Aquí, en Cáscara de nuez, el inminente “príncipe de la casa” atormentado por el crimen que planifican su madre y su tío no ha nacido aún pero ya lo sabe todo. Es un vengador fetal de ocho meses a punto de salir al mundo y que escucha y conspira con hipnótica voz de soliloquio amniótico. Alguien que anticipa el futuro, cita a Philip Larkin, degusta lo que bebe y come su progenitora, teoriza sobre los catastróficos “nuevos tiempos” a partir de lo que escucha en Radio 4 con sinuosas digresiones dignas de aquel otro clásico de las letras británicas llamado Tristram Shandy: siempre por llegar y ser dado a luz y a sombras desde las profundidades del vientre materno. Santuario y refugio cuya calma amniótica es a menudo rota por un miembro de Claude y –en algo que parece como sacado de un sketch de los Monty Phyton con fraseo de, digámoslo, Martin Amis– a lamentarse con un “No todo el mundo sabe lo que es tener a unos centímetros de la nariz el pene del rival de tu padre. En esta etapa avanzada deberían contenerse por mi bien. Lo exige la cortesía, si no el imperativo médico. Cierro los ojos, aprieto las encías, me agarro a las paredes uterinas. Estas turbulencias arrancarían las alas de un Boeing”. Y, no, su familia no es de la realeza pero son reales: la veinteañera en celo Trudy y su imparable amante y agente inmobiliario Claude tramando el asesinato del editor de poesía fallido John (quien tal vez tenga un affaire con la joven poeta Elodie obsesionada por rimar con búhos) para así cobrar la herencia, están más cerca de Ken Loach que de palacio aunque, sí, todo huela tan a podrido como en Dinamarca en esa ruinosa mansión georgiana de St. John’s Wood, Londres. 
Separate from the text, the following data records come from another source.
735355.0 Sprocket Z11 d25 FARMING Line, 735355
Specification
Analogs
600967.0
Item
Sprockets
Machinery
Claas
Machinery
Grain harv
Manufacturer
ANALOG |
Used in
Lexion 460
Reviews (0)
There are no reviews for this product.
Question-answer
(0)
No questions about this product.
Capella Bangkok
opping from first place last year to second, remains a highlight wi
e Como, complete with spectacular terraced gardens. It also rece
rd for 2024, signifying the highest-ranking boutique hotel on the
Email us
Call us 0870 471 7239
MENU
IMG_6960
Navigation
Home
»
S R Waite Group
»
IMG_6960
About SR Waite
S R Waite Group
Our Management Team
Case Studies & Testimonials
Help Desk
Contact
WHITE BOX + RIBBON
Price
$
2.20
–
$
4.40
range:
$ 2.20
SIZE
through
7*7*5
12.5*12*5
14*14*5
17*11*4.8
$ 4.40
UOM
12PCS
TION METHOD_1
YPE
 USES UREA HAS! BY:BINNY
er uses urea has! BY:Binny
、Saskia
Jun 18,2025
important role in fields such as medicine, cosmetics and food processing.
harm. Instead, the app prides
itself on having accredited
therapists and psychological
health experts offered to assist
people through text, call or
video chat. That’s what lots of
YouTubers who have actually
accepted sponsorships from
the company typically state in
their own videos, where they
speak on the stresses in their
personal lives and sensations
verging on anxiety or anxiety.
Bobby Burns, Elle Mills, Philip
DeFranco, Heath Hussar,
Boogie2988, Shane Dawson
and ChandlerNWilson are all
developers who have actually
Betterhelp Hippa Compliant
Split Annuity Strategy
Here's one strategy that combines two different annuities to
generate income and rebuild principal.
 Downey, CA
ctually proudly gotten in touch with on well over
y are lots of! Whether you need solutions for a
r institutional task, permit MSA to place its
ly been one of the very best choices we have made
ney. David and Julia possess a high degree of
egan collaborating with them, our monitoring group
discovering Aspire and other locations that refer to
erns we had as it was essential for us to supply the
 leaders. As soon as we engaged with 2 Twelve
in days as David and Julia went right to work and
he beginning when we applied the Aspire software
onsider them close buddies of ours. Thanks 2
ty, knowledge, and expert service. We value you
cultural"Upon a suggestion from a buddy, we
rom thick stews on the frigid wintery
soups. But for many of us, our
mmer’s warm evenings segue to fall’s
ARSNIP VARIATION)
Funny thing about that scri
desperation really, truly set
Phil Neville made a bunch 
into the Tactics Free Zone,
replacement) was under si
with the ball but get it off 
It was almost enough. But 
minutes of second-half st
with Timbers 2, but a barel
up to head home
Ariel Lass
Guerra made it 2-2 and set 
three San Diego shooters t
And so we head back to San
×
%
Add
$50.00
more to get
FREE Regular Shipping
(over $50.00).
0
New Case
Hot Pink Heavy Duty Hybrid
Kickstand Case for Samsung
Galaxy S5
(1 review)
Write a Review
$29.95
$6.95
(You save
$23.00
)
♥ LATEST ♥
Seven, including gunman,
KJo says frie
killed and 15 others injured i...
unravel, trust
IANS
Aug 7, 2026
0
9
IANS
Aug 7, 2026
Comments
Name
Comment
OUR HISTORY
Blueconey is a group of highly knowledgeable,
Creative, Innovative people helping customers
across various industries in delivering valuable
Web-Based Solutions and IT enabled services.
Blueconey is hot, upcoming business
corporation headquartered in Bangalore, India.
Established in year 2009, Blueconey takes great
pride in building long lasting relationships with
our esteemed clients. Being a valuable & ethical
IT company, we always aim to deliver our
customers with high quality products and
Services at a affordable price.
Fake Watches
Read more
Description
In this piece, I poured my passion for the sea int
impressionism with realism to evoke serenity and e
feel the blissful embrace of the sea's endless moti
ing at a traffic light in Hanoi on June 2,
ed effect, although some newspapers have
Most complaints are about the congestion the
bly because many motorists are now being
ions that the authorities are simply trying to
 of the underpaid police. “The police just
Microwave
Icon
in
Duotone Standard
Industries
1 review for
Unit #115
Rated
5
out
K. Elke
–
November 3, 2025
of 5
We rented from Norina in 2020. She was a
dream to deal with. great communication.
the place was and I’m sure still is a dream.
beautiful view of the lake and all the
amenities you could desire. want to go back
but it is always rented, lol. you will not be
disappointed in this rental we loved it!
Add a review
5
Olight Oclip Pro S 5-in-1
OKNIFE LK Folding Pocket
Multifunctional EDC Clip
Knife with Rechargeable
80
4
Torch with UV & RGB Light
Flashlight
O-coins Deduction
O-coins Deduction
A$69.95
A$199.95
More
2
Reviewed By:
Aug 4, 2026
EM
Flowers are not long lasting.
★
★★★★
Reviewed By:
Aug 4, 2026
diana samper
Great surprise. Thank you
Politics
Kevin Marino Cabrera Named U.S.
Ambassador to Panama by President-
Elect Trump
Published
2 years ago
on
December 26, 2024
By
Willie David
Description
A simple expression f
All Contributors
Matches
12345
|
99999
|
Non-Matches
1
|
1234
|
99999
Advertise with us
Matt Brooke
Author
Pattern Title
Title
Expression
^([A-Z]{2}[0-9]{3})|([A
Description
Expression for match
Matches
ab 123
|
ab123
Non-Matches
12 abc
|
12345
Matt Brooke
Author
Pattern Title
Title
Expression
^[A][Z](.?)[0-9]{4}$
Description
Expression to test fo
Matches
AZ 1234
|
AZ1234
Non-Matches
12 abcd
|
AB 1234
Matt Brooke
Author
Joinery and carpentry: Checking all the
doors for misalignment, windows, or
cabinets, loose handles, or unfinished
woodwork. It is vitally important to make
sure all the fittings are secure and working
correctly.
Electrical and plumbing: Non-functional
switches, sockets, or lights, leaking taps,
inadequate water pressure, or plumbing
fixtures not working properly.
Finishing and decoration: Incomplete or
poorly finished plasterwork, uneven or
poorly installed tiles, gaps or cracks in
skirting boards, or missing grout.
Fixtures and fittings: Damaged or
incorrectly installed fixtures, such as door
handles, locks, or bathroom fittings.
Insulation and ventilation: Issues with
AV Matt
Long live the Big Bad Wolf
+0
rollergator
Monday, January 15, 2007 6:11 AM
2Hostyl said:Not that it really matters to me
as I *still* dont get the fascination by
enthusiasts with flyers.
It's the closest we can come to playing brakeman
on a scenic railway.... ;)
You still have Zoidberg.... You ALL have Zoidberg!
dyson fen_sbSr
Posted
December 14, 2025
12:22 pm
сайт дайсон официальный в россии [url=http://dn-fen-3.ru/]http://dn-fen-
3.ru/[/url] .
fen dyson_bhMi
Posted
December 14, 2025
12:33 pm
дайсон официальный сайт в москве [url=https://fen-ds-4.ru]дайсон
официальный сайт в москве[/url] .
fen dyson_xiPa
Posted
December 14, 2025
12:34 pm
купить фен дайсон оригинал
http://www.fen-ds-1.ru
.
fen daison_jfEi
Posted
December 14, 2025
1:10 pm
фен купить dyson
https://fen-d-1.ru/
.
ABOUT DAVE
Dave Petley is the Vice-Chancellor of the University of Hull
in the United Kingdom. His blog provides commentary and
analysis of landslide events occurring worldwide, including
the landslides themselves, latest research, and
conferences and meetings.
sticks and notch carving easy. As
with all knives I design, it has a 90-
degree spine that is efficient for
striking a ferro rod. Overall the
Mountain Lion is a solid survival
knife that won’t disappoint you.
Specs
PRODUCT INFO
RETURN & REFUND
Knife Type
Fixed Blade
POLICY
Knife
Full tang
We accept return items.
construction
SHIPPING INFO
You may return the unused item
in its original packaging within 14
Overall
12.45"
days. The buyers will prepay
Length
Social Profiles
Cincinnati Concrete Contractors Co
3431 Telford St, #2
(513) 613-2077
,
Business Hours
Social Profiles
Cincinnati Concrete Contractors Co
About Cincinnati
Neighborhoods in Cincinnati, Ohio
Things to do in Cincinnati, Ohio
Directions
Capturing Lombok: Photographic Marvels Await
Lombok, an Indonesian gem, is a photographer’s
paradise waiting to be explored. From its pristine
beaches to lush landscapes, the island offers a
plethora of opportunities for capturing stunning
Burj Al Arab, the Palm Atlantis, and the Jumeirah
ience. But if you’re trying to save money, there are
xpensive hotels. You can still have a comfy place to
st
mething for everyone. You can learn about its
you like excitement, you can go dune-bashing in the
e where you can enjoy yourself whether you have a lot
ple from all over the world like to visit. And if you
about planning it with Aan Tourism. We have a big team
Aceptar y disfrutar y admirar semejante premisa, está claro, implica el bajar la guardia y dejarse llevar por el genio del ingenio. Así, Cáscara de nuez ha recibido reseñas que la han acusado de tontería sin sentido o enaltecido como obra maestra a la altura de su inspirador original. Ni uno ni otra; pero, tal vez, algo mucho más interesante e inesperado: McEwan –en plan Benjamin Button– dando marcha atrás y retrocediendo hasta volver a ser aquel bebé prodigio. Ese escritor precoz que fue y que decidió dejar de ser y que aquí –nacer o no nacer esa es la cuestión, y finalmente se nace– vuelve a salir dando gritos para no dejar dormir a nadie, para que no dejemos de leerlo.